Die offizielle Begründung von polnischer Seite ist jedoch Hochwasserschutz. Die Grundlage: Das deutsch-polnische Wasserstraßenabkommen aus dem Jahr 2015. Finanziert wird der Ausbau durch die Weltbank. Die brandenburgischen Grünen vermuteten eine mögliche Zweckentfremdung der für Hochwasserschutz bewilligten Mittel.
Nicht nur Naturschützer*innen, sondern auch das brandenburgische Umweltministerium äußern Bedenken. Konkrete sogar, denn um gegen den Ausbau vorzugehen, haben Brandenburgs Umweltminister Axel Vogel (Grüne) und verschiedene Naturschutzverbände Klage bei der polnischen Generaldirektion für Umweltschutz eingereicht. Diese hatte die Klage an ein Warschauer Verwaltungsgericht weitergeleitet.
„Aus unserer Sicht wird der Ausbau der Oder auf polnischer Seite das ohnehin bereits stark geschädigte Ökosystem weiter beeinträchtigen“, sagte Vogel im November. Die Klimakrise würde auch in Zukunft häufiger für Niedrigwassersituationen und erhöhte Wassertemperaturen sorgen. Da stiege die Gefahr für weitere Fischsterben, wenn sich der Umgang mit der Oder nicht ändere.

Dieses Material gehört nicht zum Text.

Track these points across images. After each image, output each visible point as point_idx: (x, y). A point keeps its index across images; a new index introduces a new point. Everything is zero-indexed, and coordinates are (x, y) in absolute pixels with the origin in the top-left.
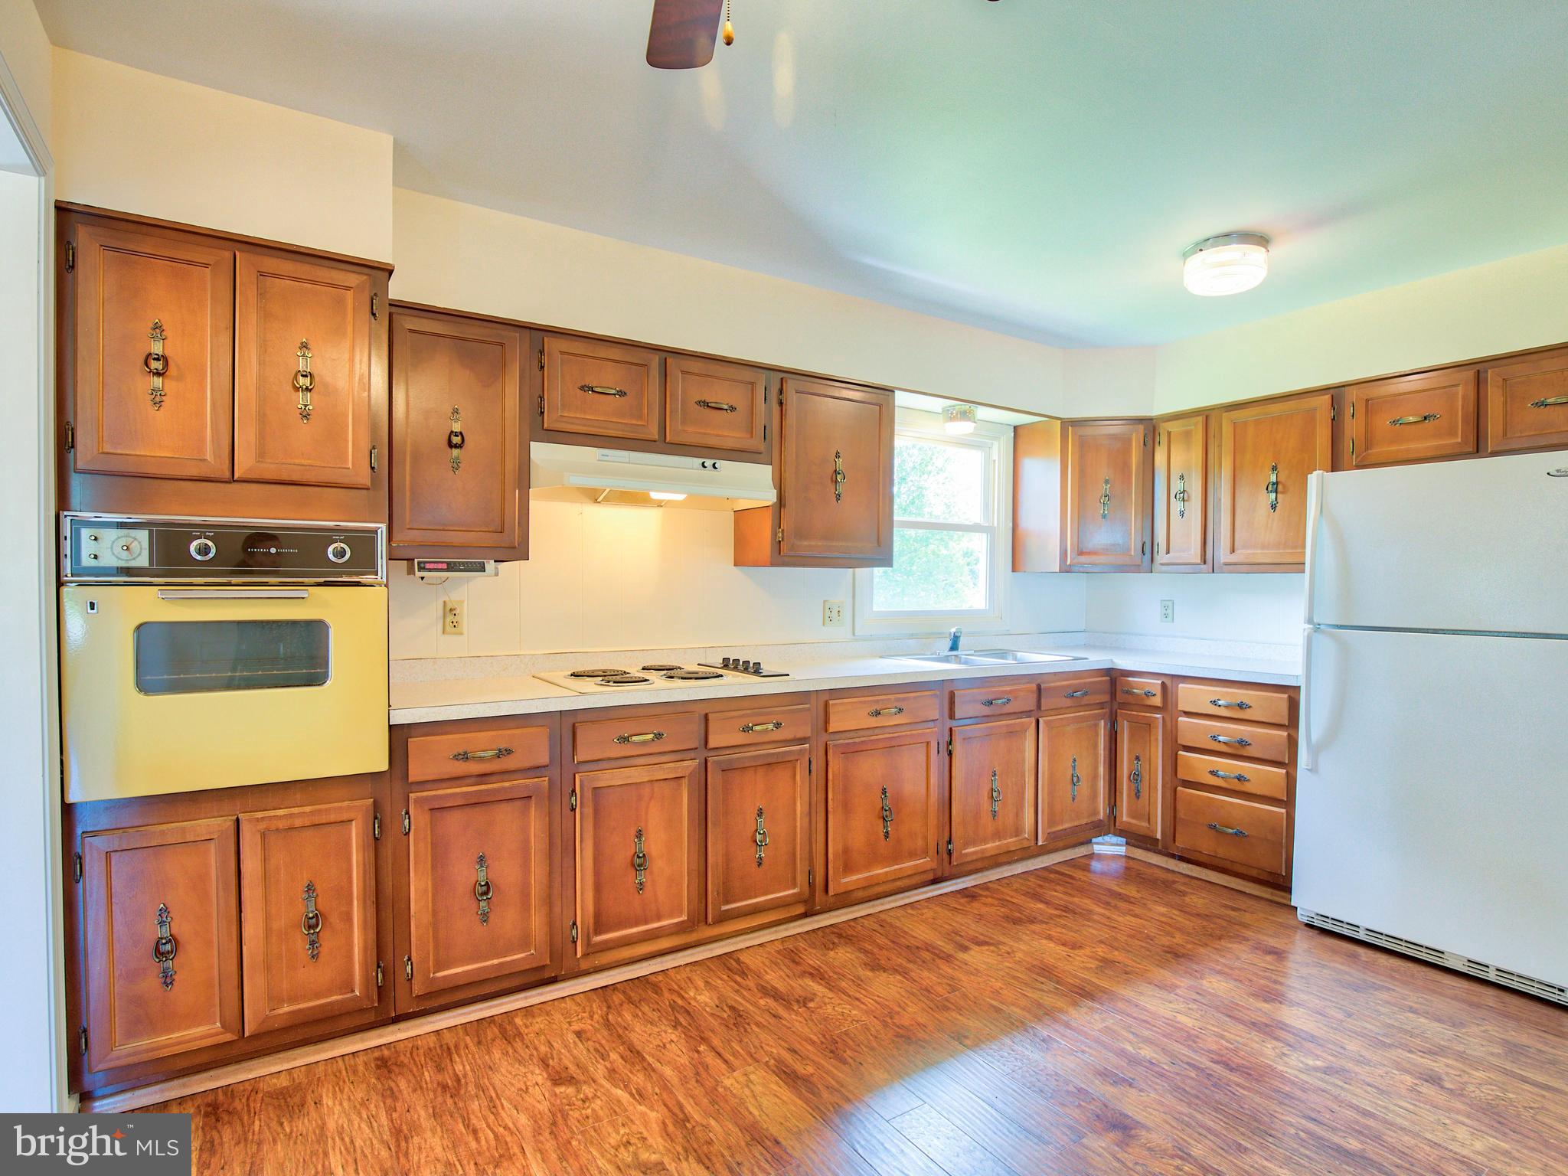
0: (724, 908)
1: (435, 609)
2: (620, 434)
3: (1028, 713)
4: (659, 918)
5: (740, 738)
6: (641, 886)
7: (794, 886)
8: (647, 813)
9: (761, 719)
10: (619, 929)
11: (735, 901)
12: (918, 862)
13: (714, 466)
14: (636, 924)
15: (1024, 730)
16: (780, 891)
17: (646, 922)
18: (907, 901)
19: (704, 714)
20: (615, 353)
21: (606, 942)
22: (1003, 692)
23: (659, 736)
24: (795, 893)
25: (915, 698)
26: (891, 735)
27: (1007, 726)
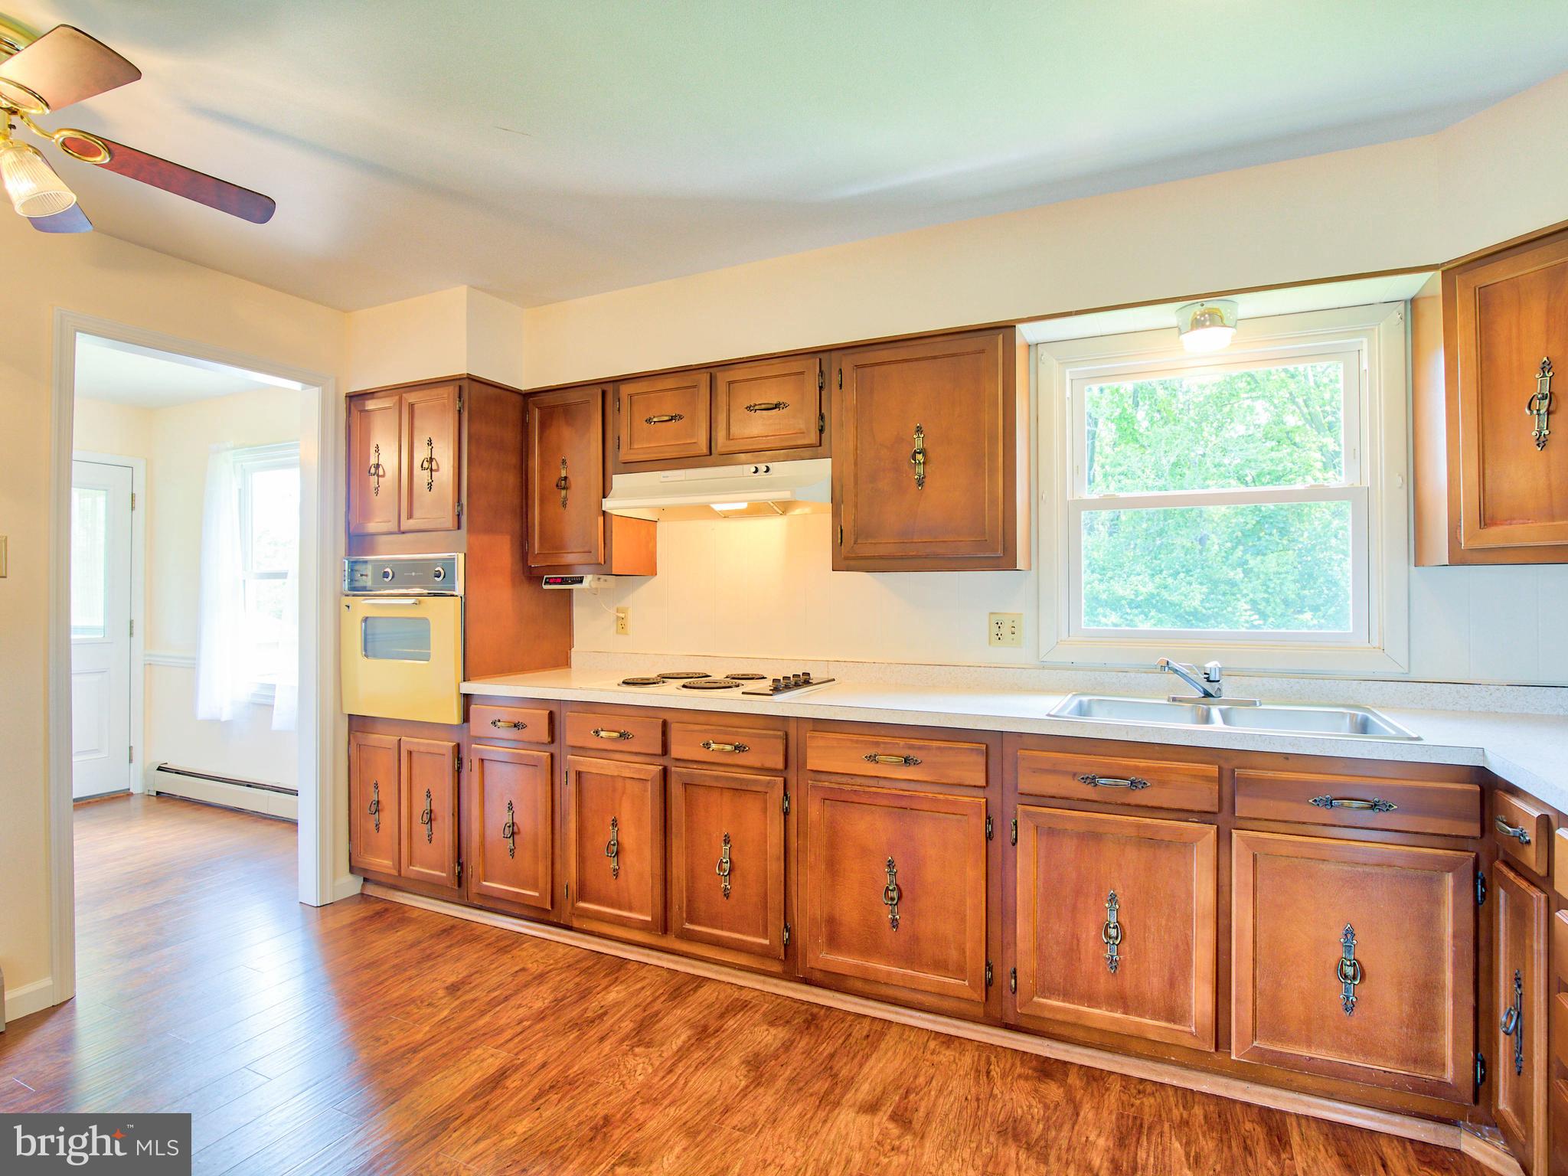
0: (688, 926)
1: (612, 612)
3: (1204, 816)
4: (631, 909)
5: (701, 755)
6: (616, 873)
7: (765, 935)
8: (620, 805)
9: (722, 738)
10: (599, 904)
11: (699, 924)
12: (947, 980)
13: (768, 470)
14: (612, 906)
15: (1185, 846)
16: (749, 934)
17: (620, 908)
18: (952, 1031)
19: (665, 723)
20: (670, 383)
21: (586, 910)
22: (1127, 767)
23: (623, 736)
24: (762, 945)
25: (939, 748)
26: (901, 793)
27: (1139, 826)
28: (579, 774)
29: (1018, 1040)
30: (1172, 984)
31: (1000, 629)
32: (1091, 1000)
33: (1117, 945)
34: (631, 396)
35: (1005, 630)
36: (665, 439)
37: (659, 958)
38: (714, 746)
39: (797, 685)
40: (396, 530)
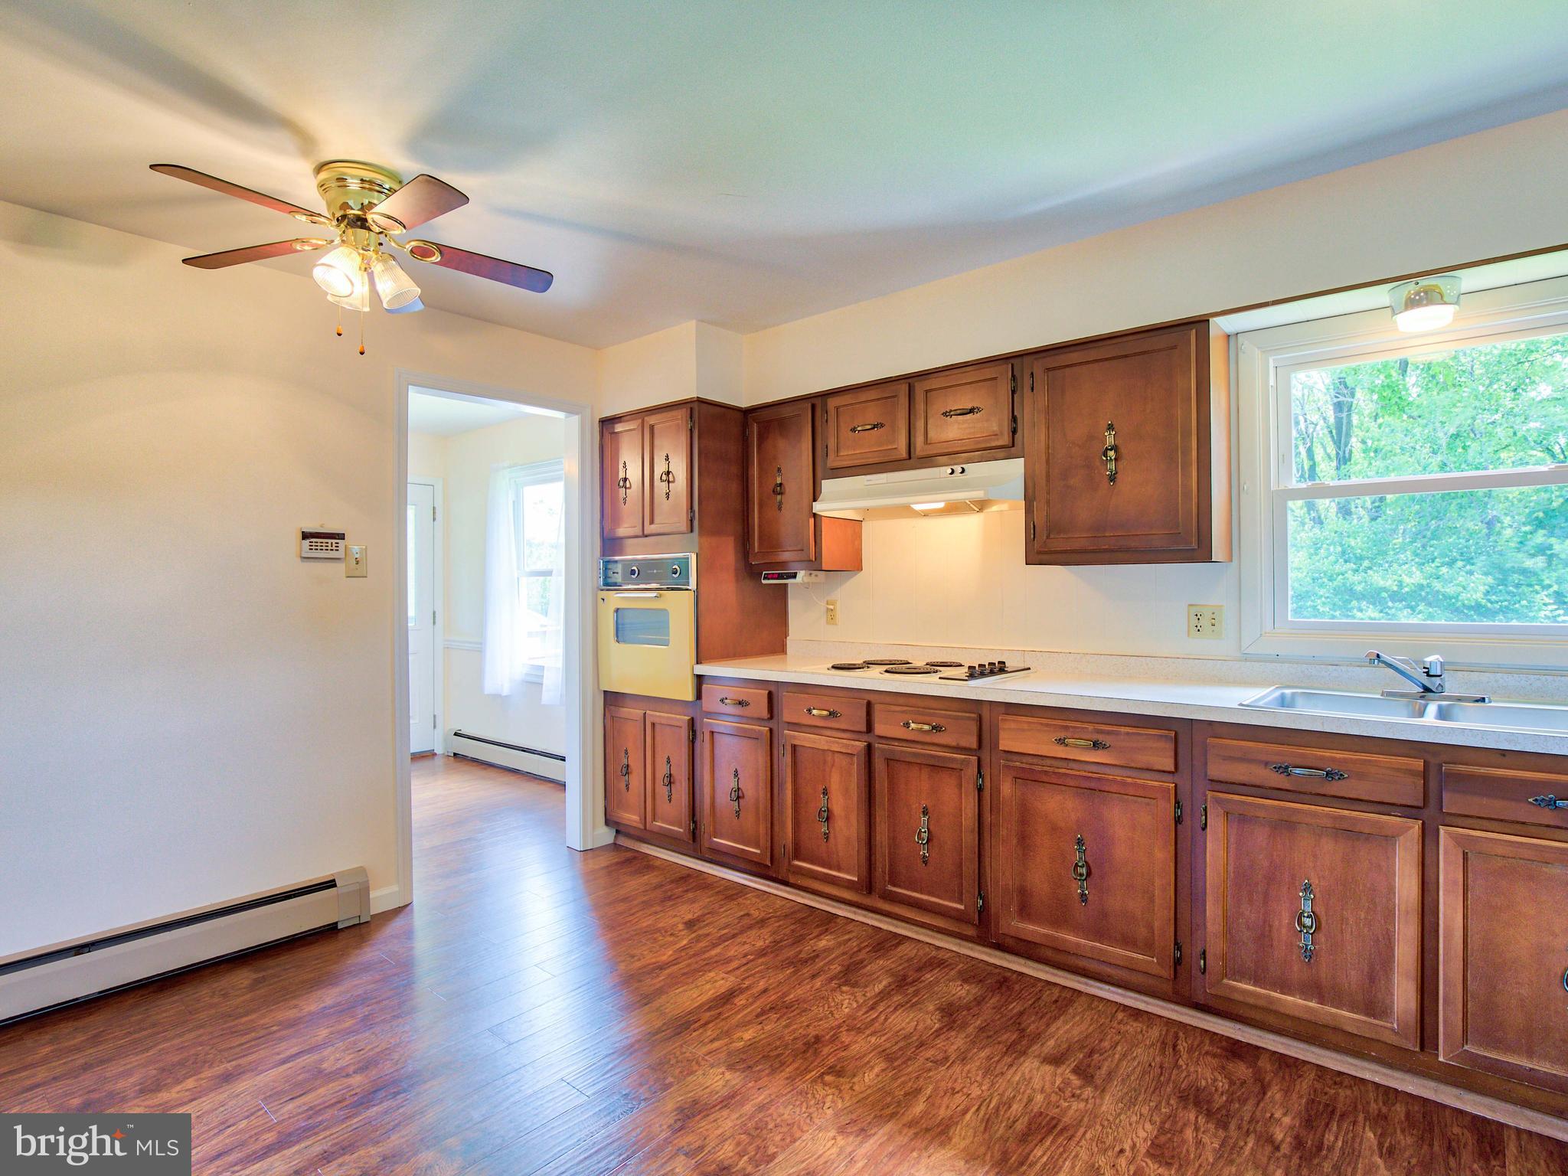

Nun hat das Verwaltungsgericht in Warschau die Genehmigung zum Oder-Ausbau vorläufig gestoppt. Wann mit einer endgültigen juristischen Entscheidung zu rechnen ist, ist noch unklar. Auf taz-Anfrage bestätigt der Deutsche Naturschutzring (DNR): Das Verwaltungsgericht habe in der schriftlichen Begründung geschrieben, die Fortsetzung der Arbeiten ohne genaue Prüfung auf mögliche ökologische Auswirkungen mache es wahrscheinlich, dass schwere und sogar irreversible Schäden an der Umwelt verursacht werden. Jedoch betont der DNR, die Umweltverbände würden sich noch nicht über diesen Sieg freuen können: Die Entscheidung sei nämlich noch nicht rechtskräftig.
Den Ausbau gab es schon immer
Zurück nach Brieskow-Finkenheerd: Fischer Schneider steht auf einem Buhnkopf und betrachtet die fließenden Wassermassen, die sich langsam durch das Flussbett schieben. Zum Oderausbau möchte er sich nicht wirklich äußern. „Die Oder wurde schon immer ausgebaut“, sagt er. Was nun passiert, könne er schlecht einschätzen. „Für die Fischerei ist es gut, wenn es bleibt, wie es ist. Wenn allerdings mal Hochwasser ist, wünsche ich mir aber natürlich auch Sicherheit.“
Links und rechts ist das Ufer an diesem Tag leicht mit Schnee bedeckt, auf der anderen Seite liegt das polnische Festland. „Hier ist der Bereich, in dem ich normalerweise fische“, erzählt er, sein Atmen kondensiert in der kalten Luft. Im Moment führe er aber nur Probefischfahrten zusammen mit dem Institut für Binnenfischerei durch.
Dabei würde sich zeigen, dass manche Fischarten mehr vom Fischsterben betroffen waren als andere, darunter Zander und Hecht. Die „mittleren Größen“ würden inzwischen jedoch wieder häufiger vorkommen. „Der Schlei hat nach jetzigem Stand weniger gelitten“, sagt Schneider. Schlei, gebraten – das ist sein Lieblingsfisch.
Zum Jahresende gibt es dann noch eine schlechte Nachricht für die Oder: Der Naturschutzbund (Nabu) hat den Fluss mit dem Negativpreis „Dinosaurier 2022“ bedacht. Der seit 1993 verliehene Preis geht jährlich an Personen und Projekte, die sich durch besonders rückschrittliches Engagement in Sachen Natur- und Umweltschutz hervorgetan haben. „Wer in diesem Jahr nach der größten Umweltsauerei sucht, hat sofort die Umweltkatastrophe an der Oder vor Augen“, erklärte Nabu-Präsident Jörg-Andreas Krüger.